Output every entry exactly as written.

##### SUPPLIED DATA

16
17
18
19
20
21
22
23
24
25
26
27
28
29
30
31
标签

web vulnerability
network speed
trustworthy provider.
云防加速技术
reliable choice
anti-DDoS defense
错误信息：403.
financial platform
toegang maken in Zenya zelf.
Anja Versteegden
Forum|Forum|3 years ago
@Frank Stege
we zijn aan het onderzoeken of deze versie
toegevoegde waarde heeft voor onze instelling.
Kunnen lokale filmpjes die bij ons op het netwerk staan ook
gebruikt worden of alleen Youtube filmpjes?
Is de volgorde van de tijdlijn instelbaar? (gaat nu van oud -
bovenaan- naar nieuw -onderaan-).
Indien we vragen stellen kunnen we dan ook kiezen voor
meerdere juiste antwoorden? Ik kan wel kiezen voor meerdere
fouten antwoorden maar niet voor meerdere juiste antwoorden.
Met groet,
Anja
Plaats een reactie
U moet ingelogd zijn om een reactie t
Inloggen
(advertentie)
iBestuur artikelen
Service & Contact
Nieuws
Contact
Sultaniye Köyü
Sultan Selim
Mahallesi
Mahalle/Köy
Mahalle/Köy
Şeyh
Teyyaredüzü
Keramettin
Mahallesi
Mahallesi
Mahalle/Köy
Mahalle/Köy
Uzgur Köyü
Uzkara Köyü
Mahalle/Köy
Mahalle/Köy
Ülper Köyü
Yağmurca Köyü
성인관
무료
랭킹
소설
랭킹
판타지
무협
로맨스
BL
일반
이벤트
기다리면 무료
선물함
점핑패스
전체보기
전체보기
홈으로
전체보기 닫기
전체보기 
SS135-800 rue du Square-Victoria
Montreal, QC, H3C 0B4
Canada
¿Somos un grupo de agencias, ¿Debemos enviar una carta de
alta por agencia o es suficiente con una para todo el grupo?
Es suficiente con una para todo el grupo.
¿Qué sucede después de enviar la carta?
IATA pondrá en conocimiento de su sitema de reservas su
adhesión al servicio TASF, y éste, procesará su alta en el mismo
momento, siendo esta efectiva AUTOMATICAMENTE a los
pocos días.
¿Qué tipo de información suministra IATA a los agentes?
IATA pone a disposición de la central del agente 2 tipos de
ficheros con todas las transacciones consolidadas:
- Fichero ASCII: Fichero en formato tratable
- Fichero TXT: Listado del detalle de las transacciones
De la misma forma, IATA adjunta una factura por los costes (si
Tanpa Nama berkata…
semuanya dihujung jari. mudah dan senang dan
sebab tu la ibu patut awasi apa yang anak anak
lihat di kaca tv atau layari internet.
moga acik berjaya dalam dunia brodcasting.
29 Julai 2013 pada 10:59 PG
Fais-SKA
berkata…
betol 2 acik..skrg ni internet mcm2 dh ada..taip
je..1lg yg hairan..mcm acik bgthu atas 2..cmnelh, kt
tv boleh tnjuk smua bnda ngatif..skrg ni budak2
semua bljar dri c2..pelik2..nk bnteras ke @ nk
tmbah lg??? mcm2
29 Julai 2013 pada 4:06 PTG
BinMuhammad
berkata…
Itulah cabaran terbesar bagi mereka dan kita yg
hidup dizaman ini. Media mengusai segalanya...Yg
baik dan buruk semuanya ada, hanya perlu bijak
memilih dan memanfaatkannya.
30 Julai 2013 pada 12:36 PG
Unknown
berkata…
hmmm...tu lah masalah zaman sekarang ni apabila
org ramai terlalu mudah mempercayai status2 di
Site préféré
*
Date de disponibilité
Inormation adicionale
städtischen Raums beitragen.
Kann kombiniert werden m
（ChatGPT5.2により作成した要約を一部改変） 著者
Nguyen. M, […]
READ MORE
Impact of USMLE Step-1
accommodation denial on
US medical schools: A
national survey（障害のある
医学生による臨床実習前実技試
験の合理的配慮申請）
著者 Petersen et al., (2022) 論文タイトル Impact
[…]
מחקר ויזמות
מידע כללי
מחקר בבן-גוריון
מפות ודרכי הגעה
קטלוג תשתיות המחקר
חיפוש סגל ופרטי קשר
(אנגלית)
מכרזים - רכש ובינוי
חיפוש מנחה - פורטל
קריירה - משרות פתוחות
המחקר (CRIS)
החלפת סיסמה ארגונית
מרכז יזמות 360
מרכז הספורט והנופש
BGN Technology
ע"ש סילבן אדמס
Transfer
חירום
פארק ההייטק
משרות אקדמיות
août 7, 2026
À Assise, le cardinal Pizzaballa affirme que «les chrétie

##########

RESPONSE TO THIS EXERCISE =
16
17
18
19
20
21
22
23
24
25
26
27
28
29
30
31
标签

web vulnerability
network speed
trustworthy provider.
云防加速技术
reliable choice
anti-DDoS defense
错误信息：403.
financial platform
toegang maken in Zenya zelf.
Anja Versteegden
Forum|Forum|3 years ago
@Frank Stege
we zijn aan het onderzoeken of deze versie
toegevoegde waarde heeft voor onze instelling.
Kunnen lokale filmpjes die bij ons op het netwerk staan ook
gebruikt worden of alleen Youtube filmpjes?
Is de volgorde van de tijdlijn instelbaar? (gaat nu van oud -
bovenaan- naar nieuw -onderaan-).
Indien we vragen stellen kunnen we dan ook kiezen voor
meerdere juiste antwoorden? Ik kan wel kiezen voor meerdere
fouten antwoorden maar niet voor meerdere juiste antwoorden.
Met groet,
Anja
Plaats een reactie
U moet ingelogd zijn om een reactie t
Inloggen
(advertentie)
iBestuur artikelen
Service & Contact
Nieuws
Contact
Sultaniye Köyü
Sultan Selim
Mahallesi
Mahalle/Köy
Mahalle/Köy
Şeyh
Teyyaredüzü
Keramettin
Mahallesi
Mahallesi
Mahalle/Köy
Mahalle/Köy
Uzgur Köyü
Uzkara Köyü
Mahalle/Köy
Mahalle/Köy
Ülper Köyü
Yağmurca Köyü
성인관
무료
랭킹
소설
랭킹
판타지
무협
로맨스
BL
일반
이벤트
기다리면 무료
선물함
점핑패스
전체보기
전체보기
홈으로
전체보기 닫기
전체보기 
SS135-800 rue du Square-Victoria
Montreal, QC, H3C 0B4
Canada
¿Somos un grupo de agencias, ¿Debemos enviar una carta de
alta por agencia o es suficiente con una para todo el grupo?
Es suficiente con una para todo el grupo.
¿Qué sucede después de enviar la carta?
IATA pondrá en conocimiento de su sitema de reservas su
adhesión al servicio TASF, y éste, procesará su alta en el mismo
momento, siendo esta efectiva AUTOMATICAMENTE a los
pocos días.
¿Qué tipo de información suministra IATA a los agentes?
IATA pone a disposición de la central del agente 2 tipos de
ficheros con todas las transacciones consolidadas:
- Fichero ASCII: Fichero en formato tratable
- Fichero TXT: Listado del detalle de las transacciones
De la misma forma, IATA adjunta una factura por los costes (si
Tanpa Nama berkata…
semuanya dihujung jari. mudah dan senang dan
sebab tu la ibu patut awasi apa yang anak anak
lihat di kaca tv atau layari internet.
moga acik berjaya dalam dunia brodcasting.
29 Julai 2013 pada 10:59 PG
Fais-SKA
berkata…
betol 2 acik..skrg ni internet mcm2 dh ada..taip
je..1lg yg hairan..mcm acik bgthu atas 2..cmnelh, kt
tv boleh tnjuk smua bnda ngatif..skrg ni budak2
semua bljar dri c2..pelik2..nk bnteras ke @ nk
tmbah lg??? mcm2
29 Julai 2013 pada 4:06 PTG
BinMuhammad
berkata…
Itulah cabaran terbesar bagi mereka dan kita yg
hidup dizaman ini. Media mengusai segalanya...Yg
baik dan buruk semuanya ada, hanya perlu bijak
memilih dan memanfaatkannya.
30 Julai 2013 pada 12:36 PG
Unknown
berkata…
hmmm...tu lah masalah zaman sekarang ni apabila
org ramai terlalu mudah mempercayai status2 di
Site préféré
*
Date de disponibilité
Inormation adicionale
städtischen Raums beitragen.
Kann kombiniert werden m
（ChatGPT5.2により作成した要約を一部改変） 著者
Nguyen. M, […]
READ MORE
Impact of USMLE Step-1
accommodation denial on
US medical schools: A
national survey（障害のある
医学生による臨床実習前実技試
験の合理的配慮申請）
著者 Petersen et al., (2022) 論文タイトル Impact
[…]
מחקר ויזמות
מידע כללי
מחקר בבן-גוריון
מפות ודרכי הגעה
קטלוג תשתיות המחקר
חיפוש סגל ופרטי קשר
(אנגלית)
מכרזים - רכש ובינוי
חיפוש מנחה - פורטל
קריירה - משרות פתוחות
המחקר (CRIS)
החלפת סיסמה ארגונית
מרכז יזמות 360
מרכז הספורט והנופש
BGN Technology
ע"ש סילבן אדמס
Transfer
חירום
פארק ההייטק
משרות אקדמיות
août 7, 2026
À Assise, le cardinal Pizzaballa affirme que «les chrétie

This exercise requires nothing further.